|When reporters from the New Yorker, “NBC Nightly News with Brian Williams,” “Good Morning America,” the Associated Press and, yes, The Washington Post have all convened upon one event, it must be important. An appearance by the president. A press conference about dignified matters, with plenty of throat-clearing and questions taken at the end. Something worthy of those camera crews schlepping pounds of gear.|
Nope! It’s puppies, 63 of them to be precise — the stars of Animal Planet’s ninth annual Puppy Bowl. Journalists spent two days writing about puppies and taking video of other people taking video of puppies. Come Sunday, many more of them will be tweeting about those puppies. And here those puppies are, being discussed in a five-page Web article and the 80 column inches of paper that several trees died for, as some readers will be sure to remind us. And many of you may be rolling your eyes.

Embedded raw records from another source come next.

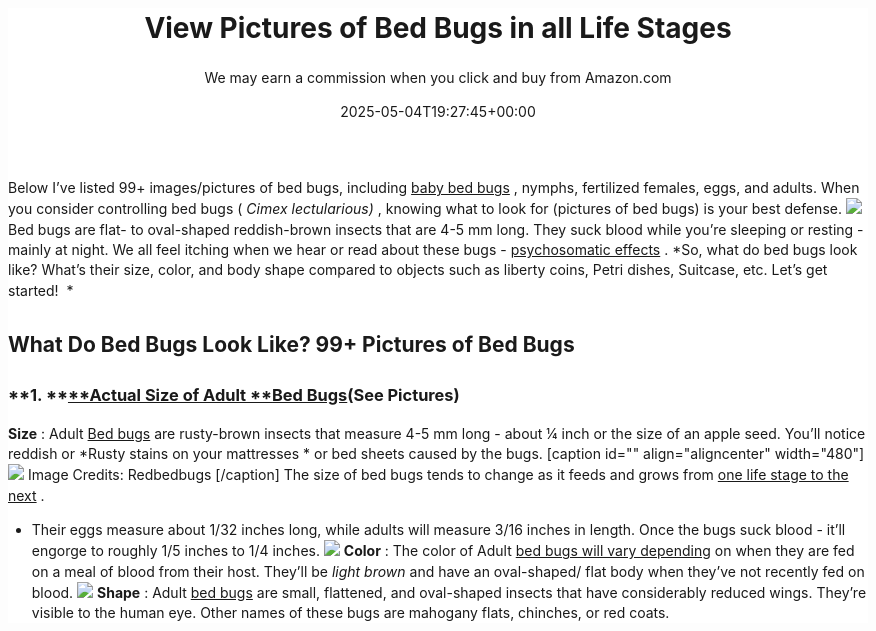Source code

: ﻿---
author: We may earn a commission when you click and buy from Amazon.com
layout: post
title: View Pictures of Bed Bugs in all Life Stages
date: '2025-05-04T19:27:45+00:00'
categories:
- Bed Bugs
- Guide
tags: []
slug: /pictures-of-bed-bugs/
lastmod: 2025-05-07T12:21:28+03:00
---

Below I’ve listed 99+ images/pictures of bed bugs, including
[baby bed bugs](https://pestpolicy.com/baby-bed-bugs/)
, nymphs, fertilized females, eggs, and adults.
When you consider controlling bed bugs (
*Cimex lectularious)*
, knowing what to look for (pictures of bed bugs) is your best defense.
![](/assets/img/img/)
Bed bugs are flat- to oval-shaped reddish-brown insects that are 4-5 mm long. They suck blood while you’re sleeping or resting - mainly at night. We all feel itching when we hear or read about these bugs -
[psychosomatic effects](https://www.theatlantic.com/health/archive/2014/10/bed-bug-madness-the-psychological-toll-of-the-blood-suckers/381447/)
.
*So, what do bed bugs look like? What’s their size, color, and body shape compared to objects such as liberty coins, Petri dishes, Suitcase, etc. Let’s get started!  *
## What Do Bed Bugs Look Like? 99+ Pictures of Bed Bugs
### **1. **[**Actual Size of Adult ****Bed Bugs**](https://pestpolicy.com/bed-bugs-vs-mites/)(See Pictures)
**Size**
: Adult
[Bed bugs](https://pestpolicy.com/does-lysol-kill-bed-bugs/)
are rusty-brown insects that measure 4-5 mm long - about ¼ inch or the size of an apple seed. You’ll notice reddish or
*Rusty stains on your mattresses *
or bed sheets caused by the bugs.
[caption id="" align="aligncenter" width="480"]
![](/assets/img/files/life_cycle_large.jpg)
Image Credits: Redbedbugs
[/caption]
The size of bed bugs tends to change as it feeds and grows from
[one life stage to the next](https://pestpolicy.com)
.
- Their eggs measure about 1/32 inches long, while adults will measure 3/16 inches in length. Once the bugs suck blood - it’ll engorge to roughly 1/5 inches to 1/4 inches.
![](/assets/img/img/)
**Color**
: The color of Adult
[bed bugs will vary depending](https://pestpolicy.com/bed-bug-bites-vs-mosquito-bites/)
on when they are fed on a meal of blood from their host. They’ll be
*light brown*
and have an oval-shaped/ flat body when they’ve not recently fed on blood.
![](/assets/img/img/)
**Shape**
: Adult
[bed bugs](https://pestpolicy.com/does-baby-powder-kill-bed-bugs/)
are small, flattened, and oval-shaped insects that have considerably reduced wings. They’re visible to the human eye. Other names of these bugs are mahogany flats, chinches, or red coats.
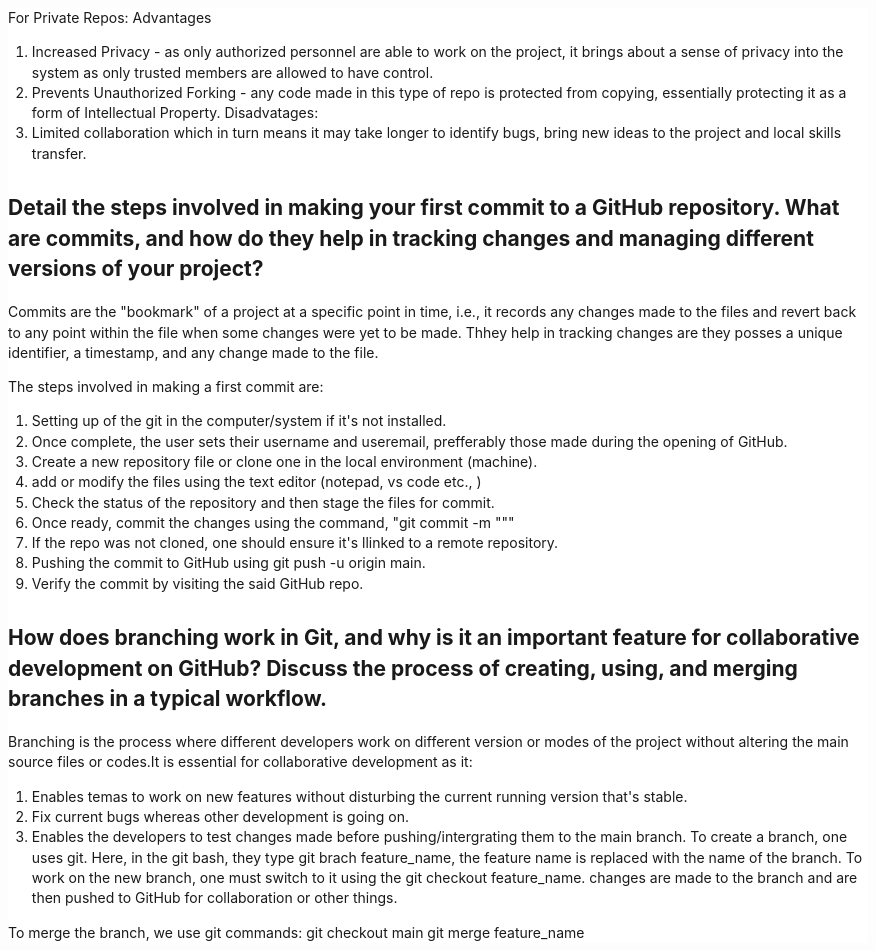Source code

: For Private Repos:
Advantages
1. Increased Privacy - as only authorized personnel are able to work on the project, it brings about a sense of privacy into the system as only trusted members are allowed to have control.
2. Prevents Unauthorized Forking - any code made in this type of repo is protected from copying, essentially protecting it as a form of Intellectual Property.
Disadvatages:
1. Limited collaboration which in turn means it may take longer to identify bugs, bring new ideas to the project and local skills transfer. 

## Detail the steps involved in making your first commit to a GitHub repository. What are commits, and how do they help in tracking changes and managing different versions of your project?

Commits are the "bookmark" of a project at a specific point in time, i.e., it records any changes made to the files and revert back to any point within the file when some changes were yet to be made. 
Thhey help in tracking changes are they posses a unique identifier, a timestamp, and any change made to the file. 

The steps involved in making a first commit are:
1. Setting up of the git in the computer/system if it's not installed.
2. Once complete, the user sets their username and useremail, prefferably those made during the opening of GitHub.
3. Create a new repository file or clone one in the local environment (machine).
4. add or modify the files using the text editor (notepad, vs code etc., )
5. Check the status of the repository and then stage the files for commit.
6. Once ready, commit the changes using the command, "git commit -m """
7. If the repo was not cloned, one should ensure it's llinked to a remote repository.
8. Pushing the commit to GitHub using git push -u origin main.
9. Verify the commit by visiting the said GitHub repo.
    
## How does branching work in Git, and why is it an important feature for collaborative development on GitHub? Discuss the process of creating, using, and merging branches in a typical workflow.
Branching is the process where different developers work on different version or modes of the project without altering the main source files or codes.It is essential for collaborative development as it:
1. Enables temas to work on new features without disturbing the current running version that's stable.
2. Fix current bugs whereas other development is going on.
3. Enables the developers to test changes made before pushing/intergrating them to the main branch.
To create a branch, one uses git. Here, in the git bash, they type git brach feature_name, the feature name is replaced with the name of the branch.
To work on the new branch, one must switch to it using the git checkout feature_name.
changes are made to the branch and are then pushed to GitHub for collaboration or other things.

To merge the branch, we use git commands:
   git checkout main
   git merge feature_name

But the rest of you will eat it up, because puppies — these puppies especially — are so very cute. So cute that in the nine years since the Puppy Bowl first graced our screens, adorable has become a television genre, an Internet phenomenon and a cash cow for both. Cute cannot be dismissed.
And thank goodness it wasn’t in 2005, when Silver Spring-based Animal Planet executives green-lighted a crazy idea: to film puppies playing football as counterprogramming to the Super Bowl. It may have sounded like a lark, but they said yes. And now they are reaping the rewards: The Puppy Bowl attracts a larger audience every year, with 2012’s show attracting 8.7 million unique total viewers during the 12-hour marathon. It was the highest day of Web traffic ever for Animalplanet.com, with
5.5 million page views and 1.4 million videos streamed. It also ranked No. 1 for social television in last year, and according to AdWeek, ad revenue is up
19 percent over last year.
And before it did all of that, the Puppy Bowl inspired an entire online ecosystem of cute. It got its start two years before “I Can Has Cheezburger?,” the chronicler of LOLcats, became an Internet brand. Since then, cute Web sites have multiplied. Cute Overload. Zooborns. Reddit’s “Aww” section. Buzzfeed.The Daily Puppy.The Itty Bitty Kitty Committee.Cute Roulette.The Fluffington Post.The Cat Scan. Caturday.Squishfacedogs. Stuff on My Cat. That’s just to name a few, and does not include the genuine animal celebrities, like Boo, the furball of a Pomeranian who has plush toys in his own image and a book, or Maru, the box-loving Japanese cat who has starred in hundreds of YouTube videos.
“People caught on and got smart with the cuteness,” said Puppy Bowl executive producer Melinda Toporoff, who also produces “Dogs 101” and “Cats 101,” two Animal Planet shows that could best be described as “cute porn” for the way cameras linger in slow motion over the most adorable specimens of every breed.
Yes, all this over a bunch of puppies rolling around in a stadium-shaped box.
‘This one’s a biter’
The two-day Puppy Bowl taping begins not with puppies, but with hedgehogs. They’ve been cast as cheerleaders this year, a role previously filled by bunnies and piglets. On a November morning in a Manhattan studio, their adoptive parents gather in the green room to share stories about their quirky obsession with the spiny-but-lovable creatures.
“He climbs into bed, he sleeps with me,” said Ashley Akenson, 36, of Falls Church, who smuggled Henry, her Egyptian long-eared hedgehog onto Amtrak to get him to the Puppy Bowl taping. “If you pet him when he’s not balled up, it’s very much like a hairbrush. If he doesn’t want to poke you, he won’t.”
Elaine Fischer, a hedgehog enthusiast who has traveled with her three pets from Roanoke, boasted about Speedy, who she said was a grand champion of hedgehog shows. (Yes, they have hedgehog shows.)